Wo es viele Zuschauern gibt, wird es auch Wetten geben. Dort gewinnt, wer das Ergebnis voraussagen kann. Damit kommt eine neue Qualität ins Spiel und weil es um Geld geht, natürlich auch eine neue Versuchung zum Betrügen. Ich wette trotzdem gerne (um kleine Beträge, wie z.B. einen Kaffee oder einen Euro), weil es die Beobachtung schärft.
Mein Spielverhalten hat sich im Laufe des Lebens immer wieder verändert. Am Beginn standen "Soziale Anerkennung" im Mittelpunkt, später Kontakte, dann Kindererziehung. Ich habe mit meinen Kindern ebenfalls wieder - so wie meine Eltern mit mir - viel gespielt. Natürlich dann mit anderen Spielmitteln, vor allem mit dem Computer. Und so ist es nicht verwunderlich, dass zwei meiner drei Kinder heute als Erwachsene mit IT Berufen ihr Geld verdienen.
So etwa mit 40 Jahren wurden Vorgänge in der Politik und in der Wirtschaft zu meinen Lieblingsbeobachtungen.
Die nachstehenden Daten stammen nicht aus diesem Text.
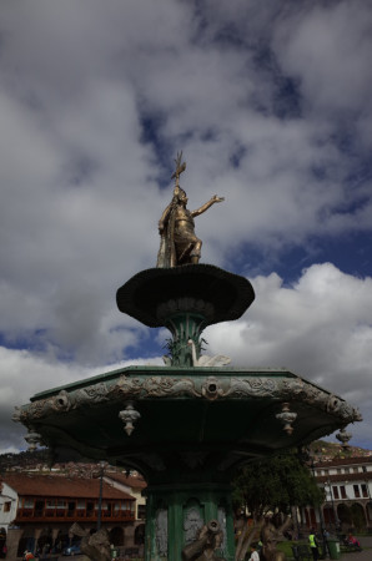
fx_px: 436
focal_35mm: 28
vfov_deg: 65.6
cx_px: 186
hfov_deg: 46.2
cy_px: 280
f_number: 5.6
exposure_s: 1/1250
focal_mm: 18.3
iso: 100
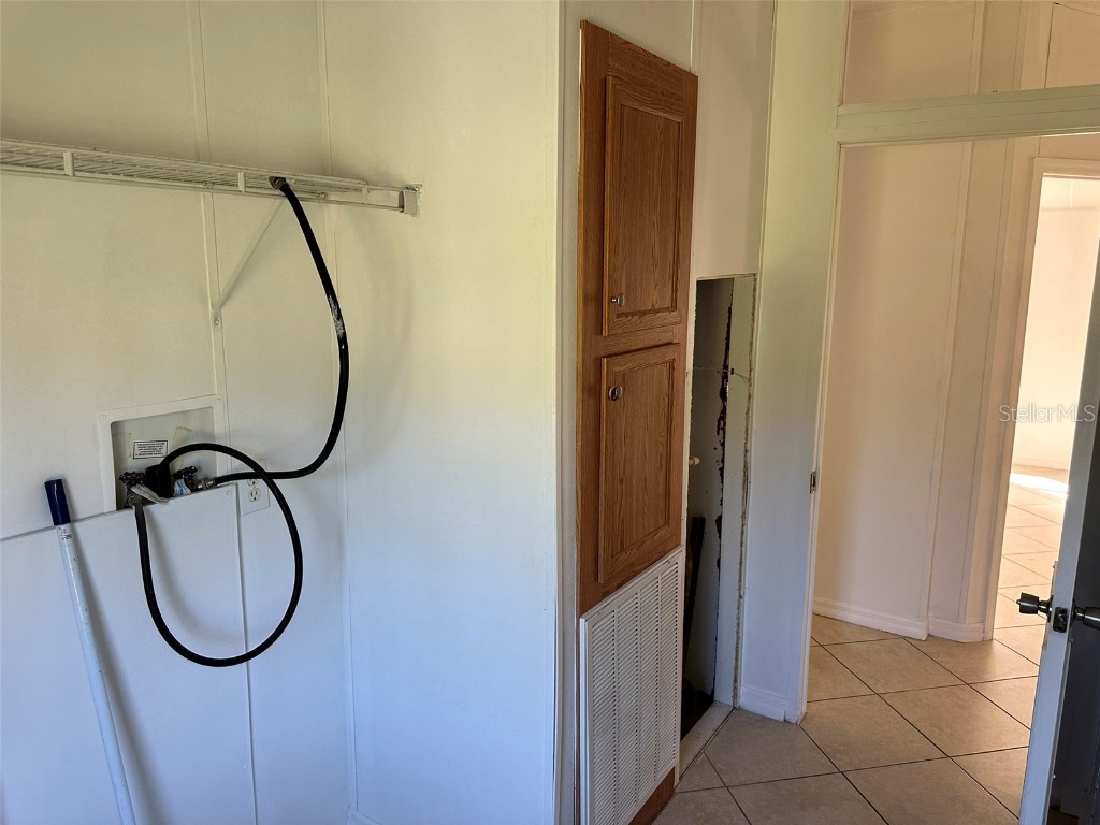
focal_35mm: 24
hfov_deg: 71.6
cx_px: 550
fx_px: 763
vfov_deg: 56.8
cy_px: 412
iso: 160
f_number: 1.78
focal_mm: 6.86
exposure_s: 1/121
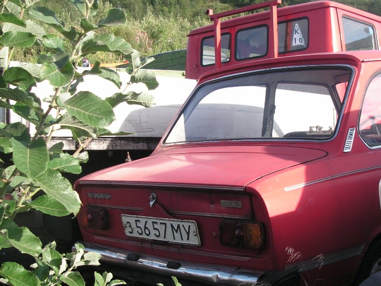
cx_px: 232
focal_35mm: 55
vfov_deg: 26.5
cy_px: 168
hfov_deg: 34.8
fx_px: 606
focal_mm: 6.3
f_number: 3.3
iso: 50
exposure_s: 1/180
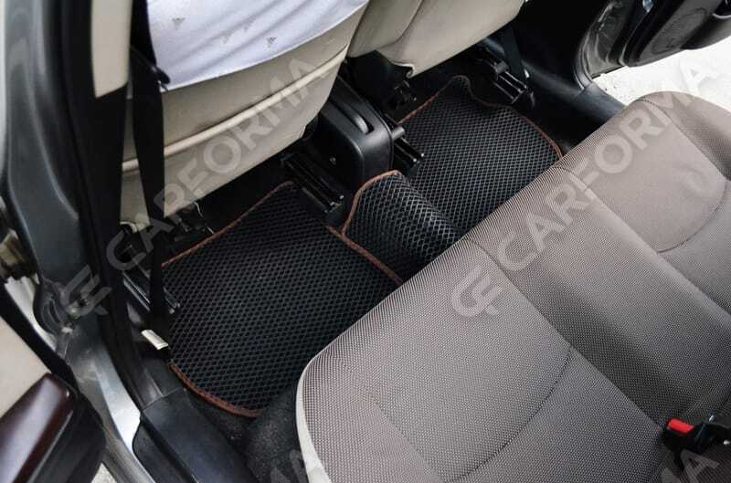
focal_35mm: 33
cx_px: 366
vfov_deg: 39.8
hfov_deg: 57.3
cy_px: 242
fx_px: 668
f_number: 3.8
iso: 3200
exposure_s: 1/30
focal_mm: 22
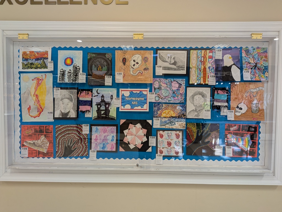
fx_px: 196
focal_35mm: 24
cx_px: 141
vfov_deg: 56.8
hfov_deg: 71.6
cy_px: 106
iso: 65
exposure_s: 1/25
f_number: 1.7
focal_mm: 4.53
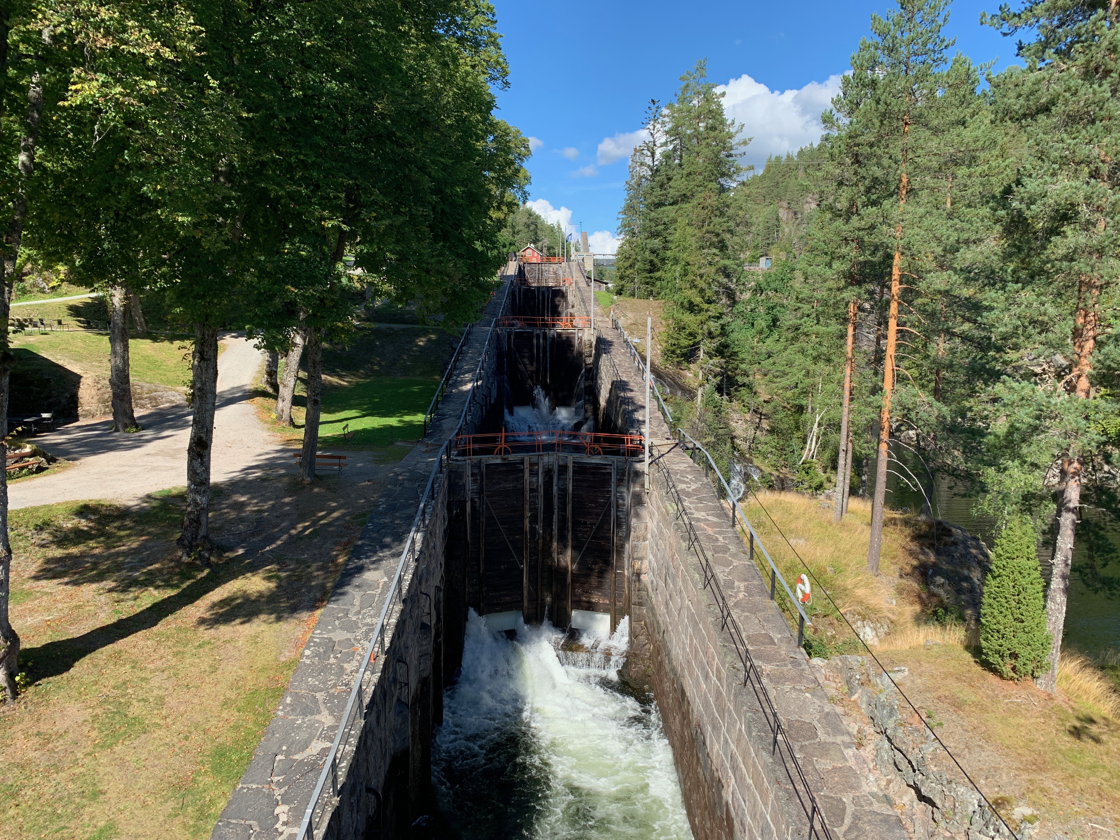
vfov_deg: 53.1
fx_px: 841
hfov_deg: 67.3
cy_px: 420
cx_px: 560
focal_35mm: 26
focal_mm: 4.25
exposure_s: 1/1136
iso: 25
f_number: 1.8
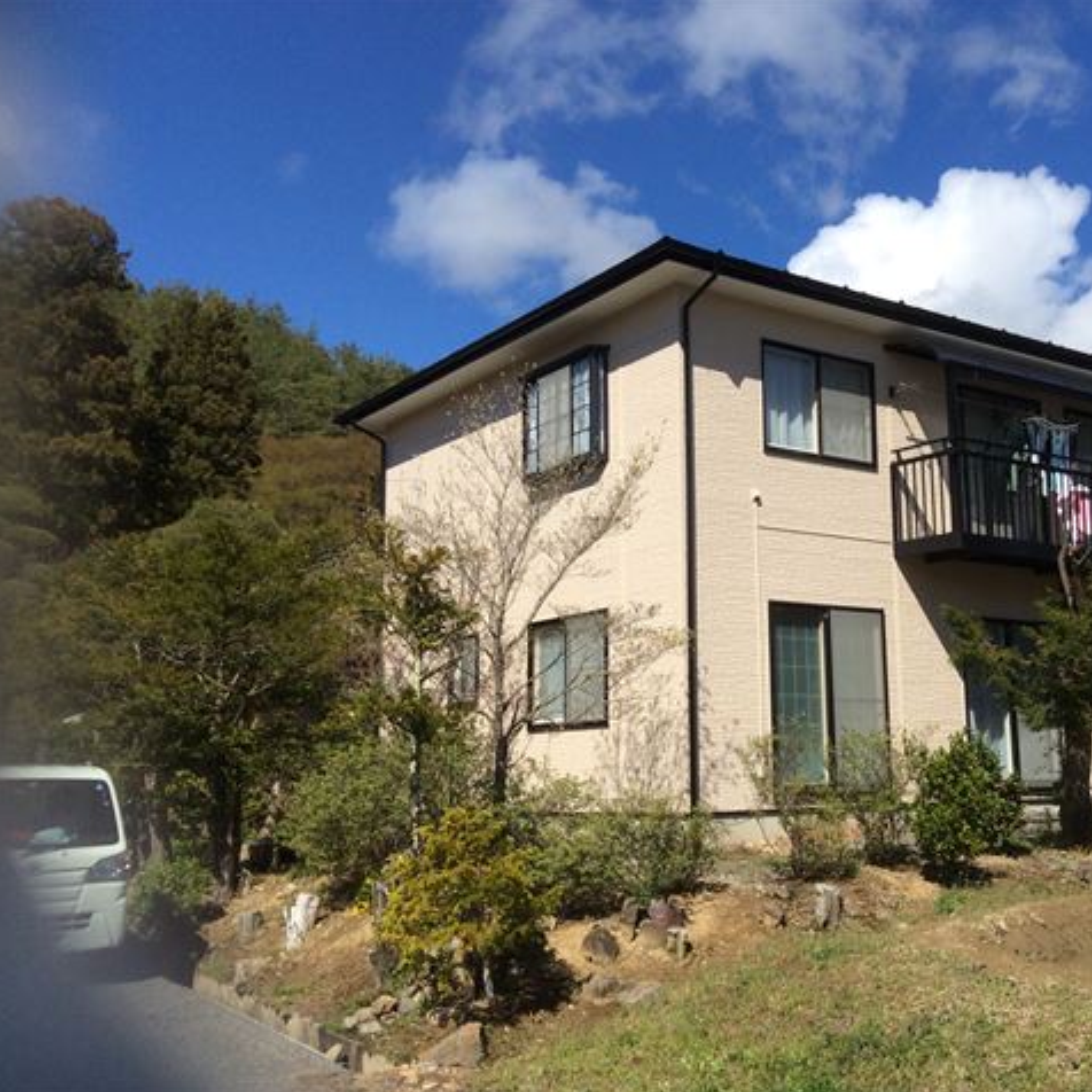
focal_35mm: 38
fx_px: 1356
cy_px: 546
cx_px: 713
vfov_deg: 43.9
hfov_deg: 43.3
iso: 32
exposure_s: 1/2288
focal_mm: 3.3
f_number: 2.4
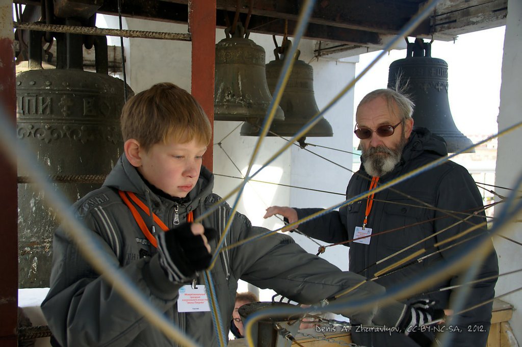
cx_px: 261
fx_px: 522
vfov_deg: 36.8
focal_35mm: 36
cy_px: 174
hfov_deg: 53.2
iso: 200
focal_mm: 24
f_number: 5.6
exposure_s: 1/160
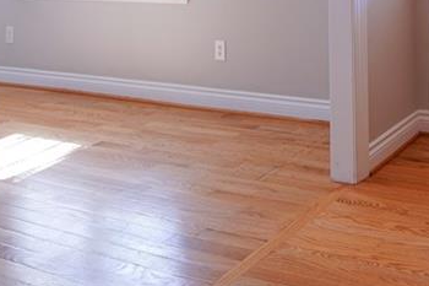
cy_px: -98
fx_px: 488
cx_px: 515
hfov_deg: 36.5
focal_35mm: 41
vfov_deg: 26.8
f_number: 7.1
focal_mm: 14
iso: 200
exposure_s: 1/6
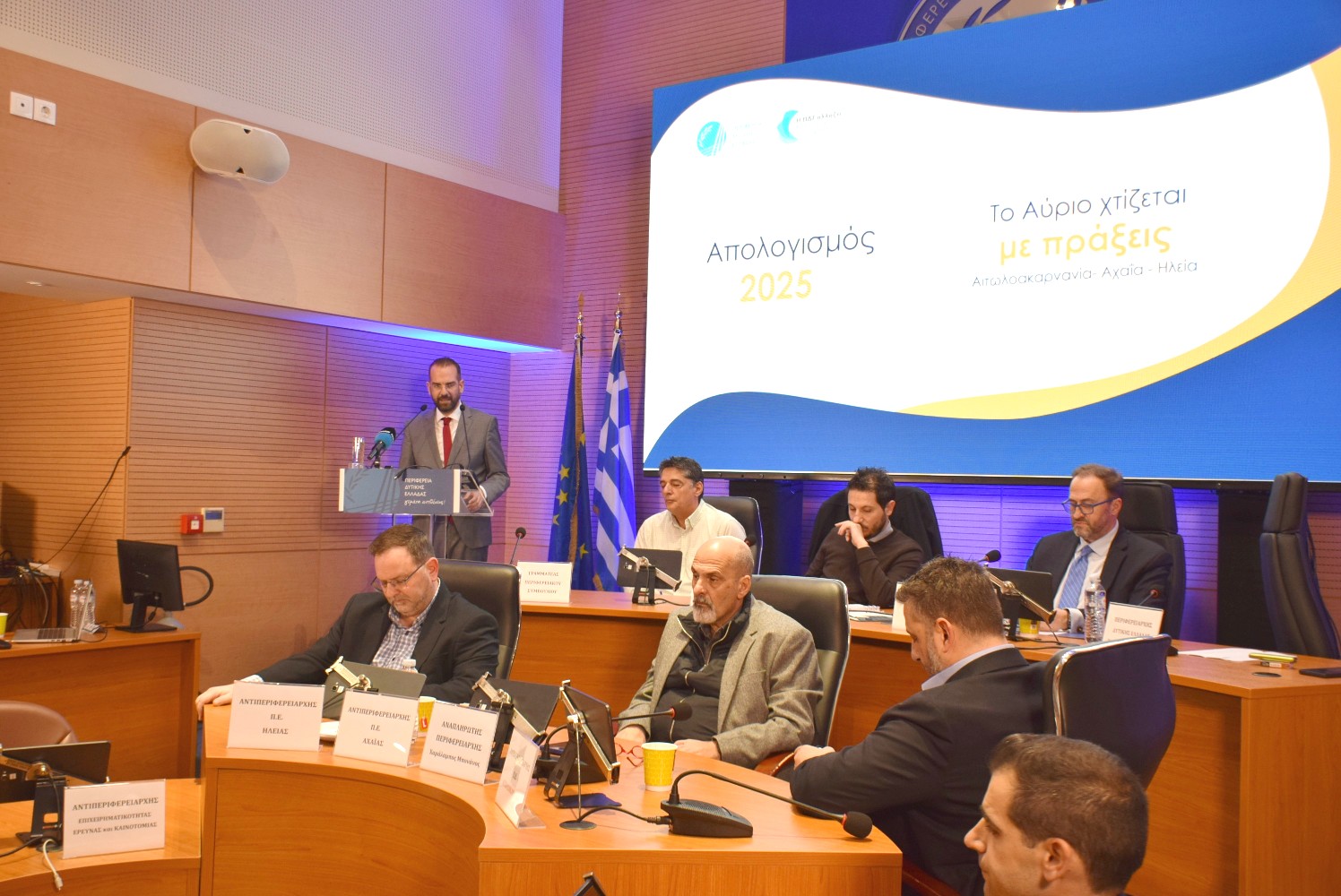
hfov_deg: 57.2
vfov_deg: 40.0
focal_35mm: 33
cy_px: 448
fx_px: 1230
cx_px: 670
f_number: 4.5
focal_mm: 22
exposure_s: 1/50
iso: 400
Dort ging es neben Geld immer auch um Macht und ich habe als geschickter Spieler über viele Jahre alle meine Urlaube über Gewinne an der Börse gut finanzieren können.
Mit Aktien spiele ich nicht mehr, im Alter ist dies zu riskant, aber kleine Wetten auf die Politik mache ich immer noch gerne. Es verändert zwar nichts, aber es macht Spass im Alltag.
Rückblickend haben Spiele verschiedenster Art mein Leben sehr bereichert:
Sie haben mir Selbstvertrauen gegeben.
Ich habe viel Freude daran gehabt.
Ich konnte die Freude mit vielen Menschen teilen.
Sie haben mich gelehrt, gut zu beobachten und das Gedächtnis zu trainieren.
Es war mir nur selten langweilig.
Spiele können Lern- und Erfolgserlebnisse ohne großes Risiko schaffen. Sie vereinen oft große Freiheit mit großer Sicherheit, mit einem Wort, es sind paradiesische Zustände. Ihre potenzielle Gefahr liegt in der Übertreibung, in der Maßlosigkeit, im Rausch, den sie verursachen können und in der Sucht, die sie damit einleiten können und die tatsächlich zerstörerisch sein kann.
Auf meinem Computer sind heute keine Spiele mehr installiert. Brett- und Kartenspiele habe ich an Kinder verschenkt. Sollte die Sehnsucht danach wieder aufkommen, dann spiele ich einfach mit meiner Gitarre. Sie bietet, wie viele andere Musikinstrumente, ein unendliches Betätigungsfeld und immer neue Herausforderungen. Und wer musiziert, ist nie allein.